PASSAGE SHOWN
=== Section Start ===
Assume libfoo.so links against libgcc.a, includes a half-dozen functions
(most notably __register_frame_info and company) and re-exports them.
Assume three such libraries do this. The version of __register_frame_info
chosen at runtime depends on the order in which the dso's appeared on the
link line, and any dependancies between them.
Now introduce a new version of gcc. Make a change to __register_frame_info,
one that preserves backwards compatibility, but is not forward compatible.
The old dso's must be re-linked, otherwise you risk choosing the wrong
version of the function at runtime.
Even more subtly, introduce a __register_frame_info_2 function (or whatever).
This is a new interface that does similar things to the original, but, say,
takes its data in a different form. (Not dissimilar to __register_frame vs
__register_frame_info.) Consider what happens when symbol resolution
chooses __register_frame_info from a dso linked to an older libgcc and
__register_frame_info_2 from a dso linked to a newer libgcc. Now we've
got two EH implementations not sharing private data. Things will work fine
until an exception gets thrown from someplace using the "wrong" EH
All of this is solved by having a single version of libgcc in any
one process, and that by making libgcc itself shared.
> Also, what negative consequences are likely?
Getting the shared library installed in a place that gets searched by
ld.so is hard. It's one of the main reasons we've put this off for so
long. (Actually, didn't we try a libgcc.so in the deep dark past, ran
into issues with this, and gave up?)
Making sure that we've got the right version of libgcc is hard. Some
of the uncertainty can be avoided by using symbol versioning, but that
is only available on (some late version of) Solaris and Linux (glibc 2.1+).
=== Section End ===
(Dataset items)
=== Section Start ===
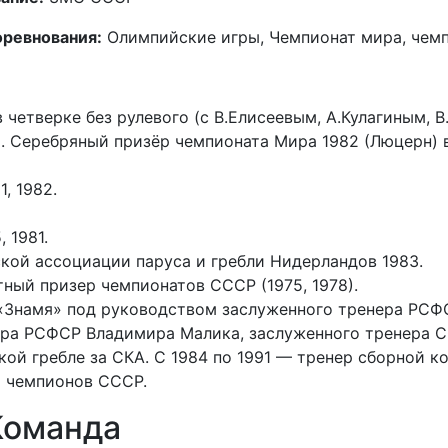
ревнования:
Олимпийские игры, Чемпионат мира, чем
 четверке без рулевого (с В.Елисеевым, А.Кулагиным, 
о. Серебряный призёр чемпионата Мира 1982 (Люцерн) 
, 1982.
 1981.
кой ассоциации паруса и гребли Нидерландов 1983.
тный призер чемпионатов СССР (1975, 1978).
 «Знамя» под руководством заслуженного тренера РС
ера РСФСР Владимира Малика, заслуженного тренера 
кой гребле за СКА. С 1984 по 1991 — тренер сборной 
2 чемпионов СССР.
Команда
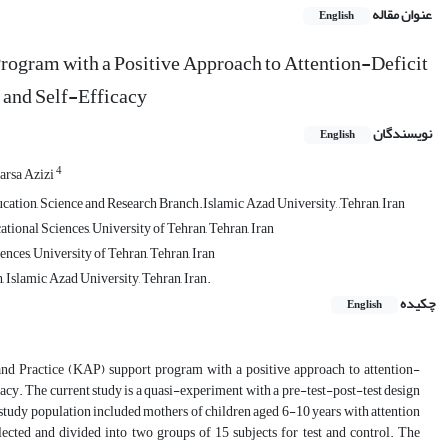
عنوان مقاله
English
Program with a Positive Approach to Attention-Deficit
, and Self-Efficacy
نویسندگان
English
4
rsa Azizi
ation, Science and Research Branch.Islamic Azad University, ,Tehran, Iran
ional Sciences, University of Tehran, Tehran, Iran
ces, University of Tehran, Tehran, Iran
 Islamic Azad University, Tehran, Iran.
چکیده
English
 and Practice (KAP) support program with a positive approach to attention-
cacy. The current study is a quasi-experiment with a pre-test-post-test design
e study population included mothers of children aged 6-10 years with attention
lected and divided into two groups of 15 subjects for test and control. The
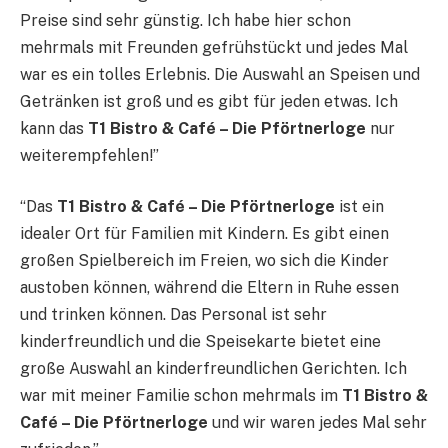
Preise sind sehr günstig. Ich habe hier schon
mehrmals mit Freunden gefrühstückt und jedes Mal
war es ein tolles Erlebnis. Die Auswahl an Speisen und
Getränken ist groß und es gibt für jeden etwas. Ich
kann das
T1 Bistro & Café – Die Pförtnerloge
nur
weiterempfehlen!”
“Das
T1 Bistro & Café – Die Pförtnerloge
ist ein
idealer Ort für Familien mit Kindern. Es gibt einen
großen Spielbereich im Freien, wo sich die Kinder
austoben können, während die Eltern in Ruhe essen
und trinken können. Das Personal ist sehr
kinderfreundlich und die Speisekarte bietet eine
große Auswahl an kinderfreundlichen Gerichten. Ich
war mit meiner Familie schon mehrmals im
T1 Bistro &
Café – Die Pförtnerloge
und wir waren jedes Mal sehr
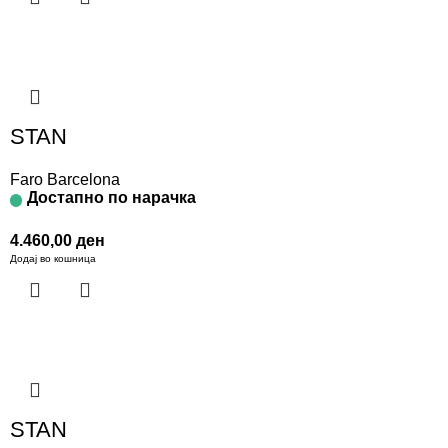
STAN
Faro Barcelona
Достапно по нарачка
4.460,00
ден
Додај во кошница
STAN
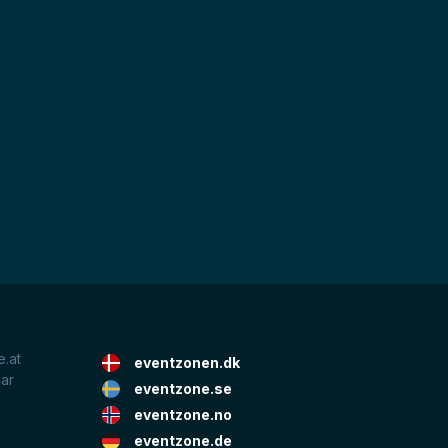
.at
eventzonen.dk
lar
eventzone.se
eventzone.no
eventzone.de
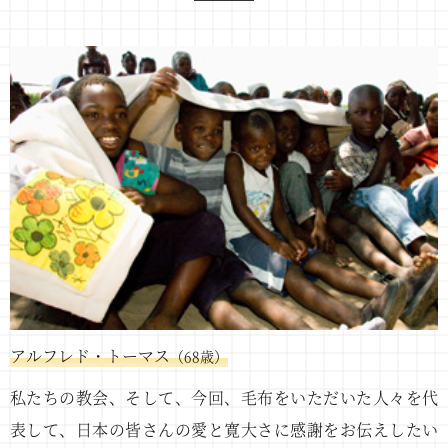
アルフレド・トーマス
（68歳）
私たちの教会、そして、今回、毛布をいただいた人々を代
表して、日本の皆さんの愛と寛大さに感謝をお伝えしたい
=== Section End ===
EXERCISE INSTRUCTIONS
According to the libgcc passage, what solves all of the problems it describes? These records were taken from a different source than the text.

RESULT BELOW
Having a single version of libgcc in any one process, by making libgcc itself shared.